— TO DO —
Go line by line through the data and copy those with the word "jbase".

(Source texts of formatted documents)
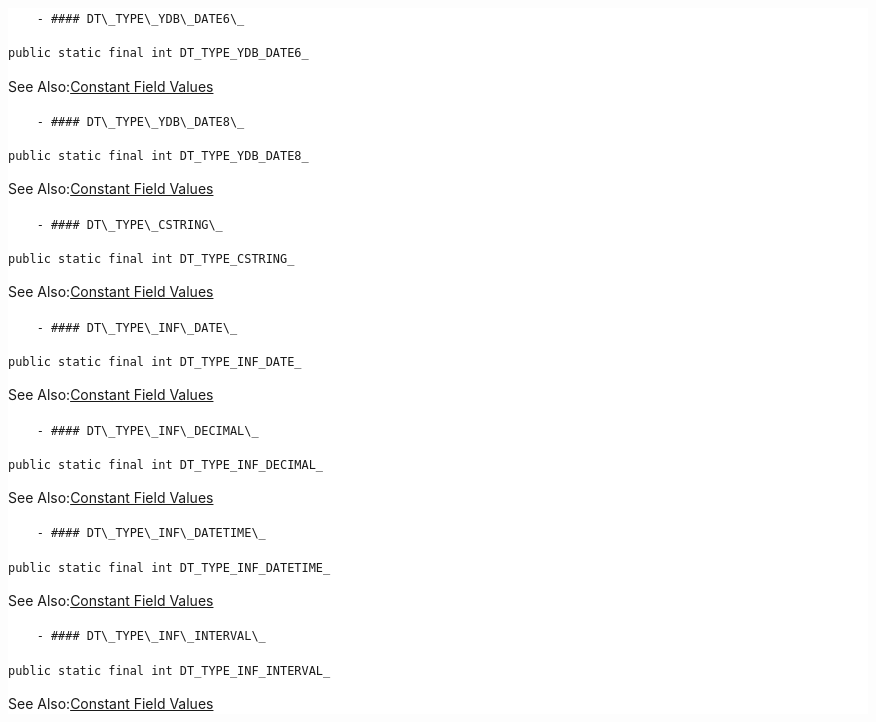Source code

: 
        - #### DT\_TYPE\_YDB\_DATE6\_

```
public static final int DT_TYPE_YDB_DATE6_
```
See Also:[Constant Field Values](../../../constant-values.html#com.jbase.jdbc.JBaseJDBCGlobals.TYPES.DT_TYPE_YDB_DATE6_)


        - #### DT\_TYPE\_YDB\_DATE8\_

```
public static final int DT_TYPE_YDB_DATE8_
```
See Also:[Constant Field Values](../../../constant-values.html#com.jbase.jdbc.JBaseJDBCGlobals.TYPES.DT_TYPE_YDB_DATE8_)


        - #### DT\_TYPE\_CSTRING\_

```
public static final int DT_TYPE_CSTRING_
```
See Also:[Constant Field Values](../../../constant-values.html#com.jbase.jdbc.JBaseJDBCGlobals.TYPES.DT_TYPE_CSTRING_)


        - #### DT\_TYPE\_INF\_DATE\_

```
public static final int DT_TYPE_INF_DATE_
```
See Also:[Constant Field Values](../../../constant-values.html#com.jbase.jdbc.JBaseJDBCGlobals.TYPES.DT_TYPE_INF_DATE_)


        - #### DT\_TYPE\_INF\_DECIMAL\_

```
public static final int DT_TYPE_INF_DECIMAL_
```
See Also:[Constant Field Values](../../../constant-values.html#com.jbase.jdbc.JBaseJDBCGlobals.TYPES.DT_TYPE_INF_DECIMAL_)


        - #### DT\_TYPE\_INF\_DATETIME\_

```
public static final int DT_TYPE_INF_DATETIME_
```
See Also:[Constant Field Values](../../../constant-values.html#com.jbase.jdbc.JBaseJDBCGlobals.TYPES.DT_TYPE_INF_DATETIME_)


        - #### DT\_TYPE\_INF\_INTERVAL\_

```
public static final int DT_TYPE_INF_INTERVAL_
```
See Also:[Constant Field Values](../../../constant-values.html#com.jbase.jdbc.JBaseJDBCGlobals.TYPES.DT_TYPE_INF_INTERVAL_)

— EXERCISE SOLUTION —
See Also:[Constant Field Values](../../../constant-values.html#com.jbase.jdbc.JBaseJDBCGlobals.TYPES.DT_TYPE_YDB_DATE6_)
See Also:[Constant Field Values](../../../constant-values.html#com.jbase.jdbc.JBaseJDBCGlobals.TYPES.DT_TYPE_YDB_DATE8_)
See Also:[Constant Field Values](../../../constant-values.html#com.jbase.jdbc.JBaseJDBCGlobals.TYPES.DT_TYPE_CSTRING_)
See Also:[Constant Field Values](../../../constant-values.html#com.jbase.jdbc.JBaseJDBCGlobals.TYPES.DT_TYPE_INF_DATE_)
See Also:[Constant Field Values](../../../constant-values.html#com.jbase.jdbc.JBaseJDBCGlobals.TYPES.DT_TYPE_INF_DECIMAL_)
See Also:[Constant Field Values](../../../constant-values.html#com.jbase.jdbc.JBaseJDBCGlobals.TYPES.DT_TYPE_INF_DATETIME_)
See Also:[Constant Field Values](../../../constant-values.html#com.jbase.jdbc.JBaseJDBCGlobals.TYPES.DT_TYPE_INF_INTERVAL_)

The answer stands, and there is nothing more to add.